------ Dataset content ------
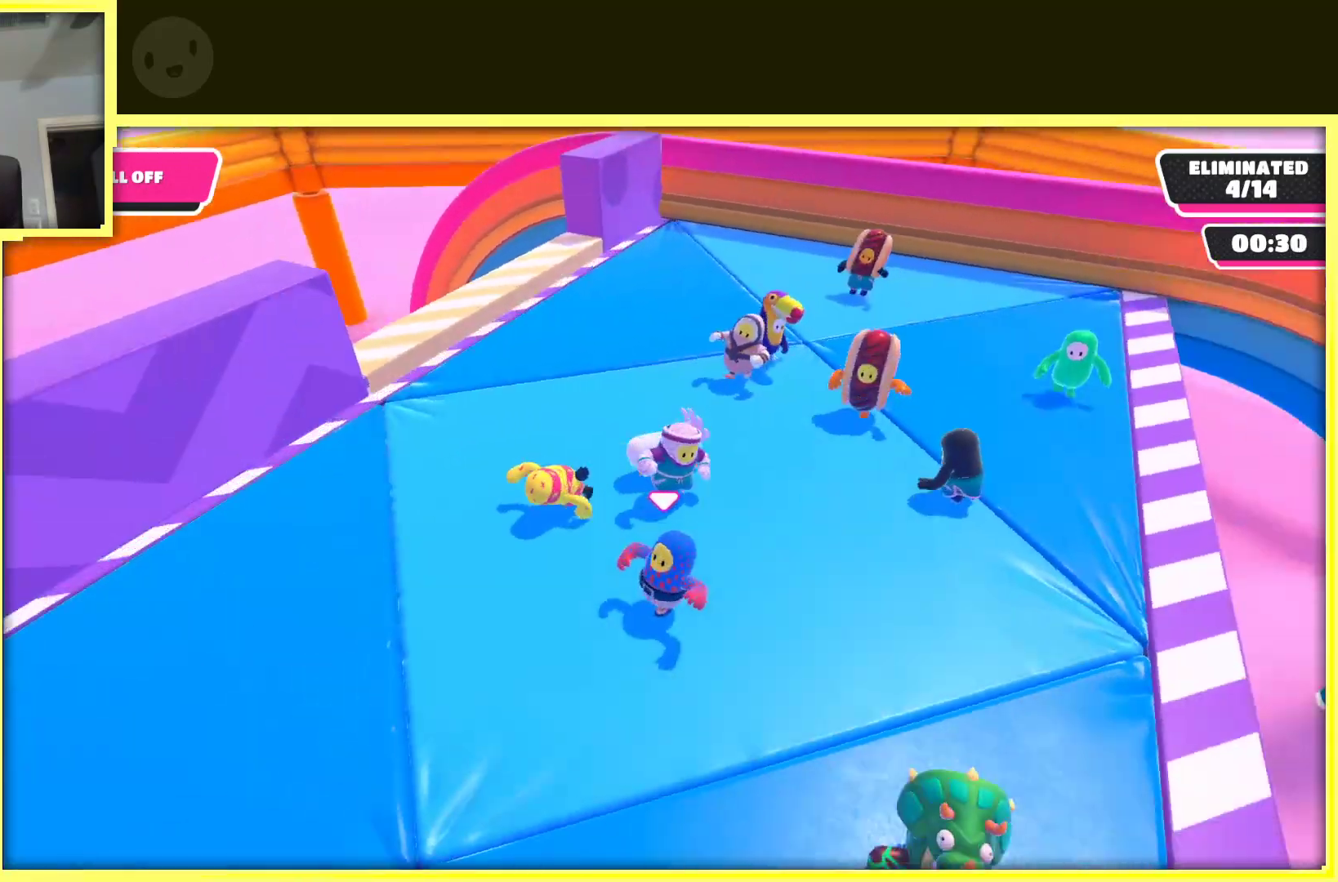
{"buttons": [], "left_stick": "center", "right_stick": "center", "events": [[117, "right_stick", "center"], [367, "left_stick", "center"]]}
------
------ Dataset content ------
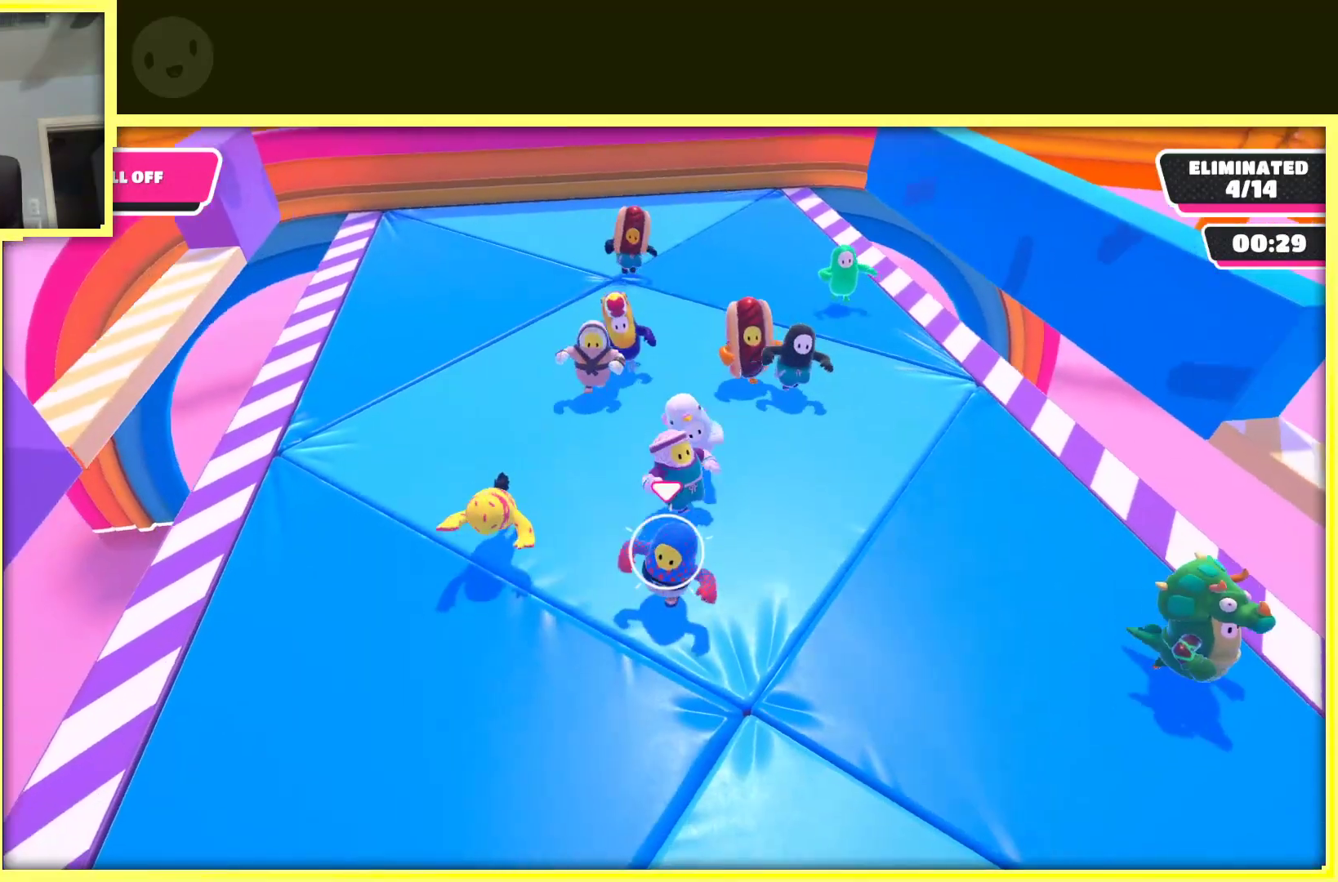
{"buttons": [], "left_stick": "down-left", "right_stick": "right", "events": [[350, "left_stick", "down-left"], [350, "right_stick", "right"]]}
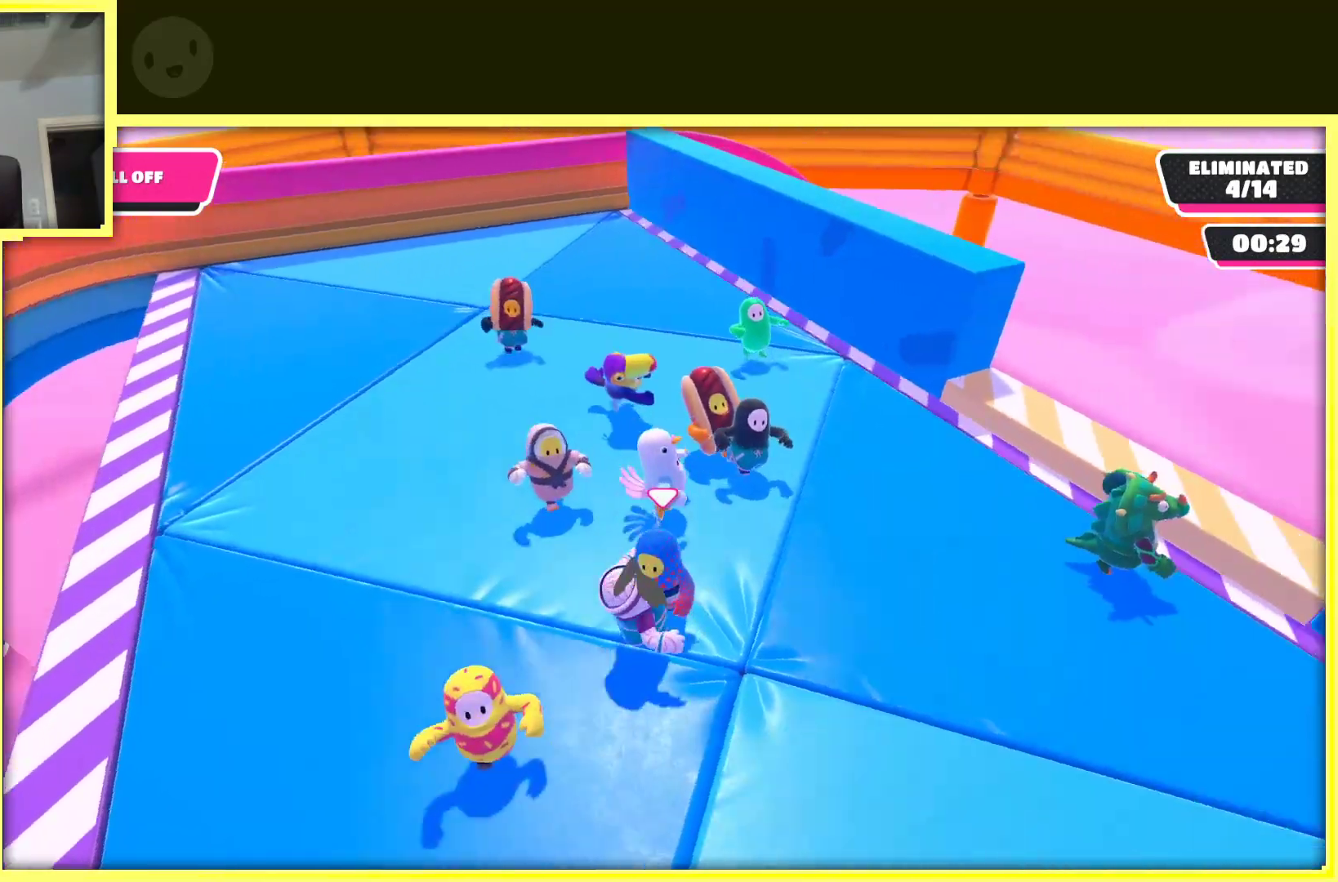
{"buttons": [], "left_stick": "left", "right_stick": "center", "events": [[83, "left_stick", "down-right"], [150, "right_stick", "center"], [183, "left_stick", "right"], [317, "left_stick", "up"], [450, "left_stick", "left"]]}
------
Go through the data and return each line where the word "down" appears.

- Response:
{"buttons": [], "left_stick": "down-left", "right_stick": "right", "events": [[350, "left_stick", "down-left"], [350, "right_stick", "right"]]}
{"buttons": [], "left_stick": "left", "right_stick": "center", "events": [[83, "left_stick", "down-right"], [150, "right_stick", "center"], [183, "left_stick", "right"], [317, "left_stick", "up"], [450, "left_stick", "left"]]}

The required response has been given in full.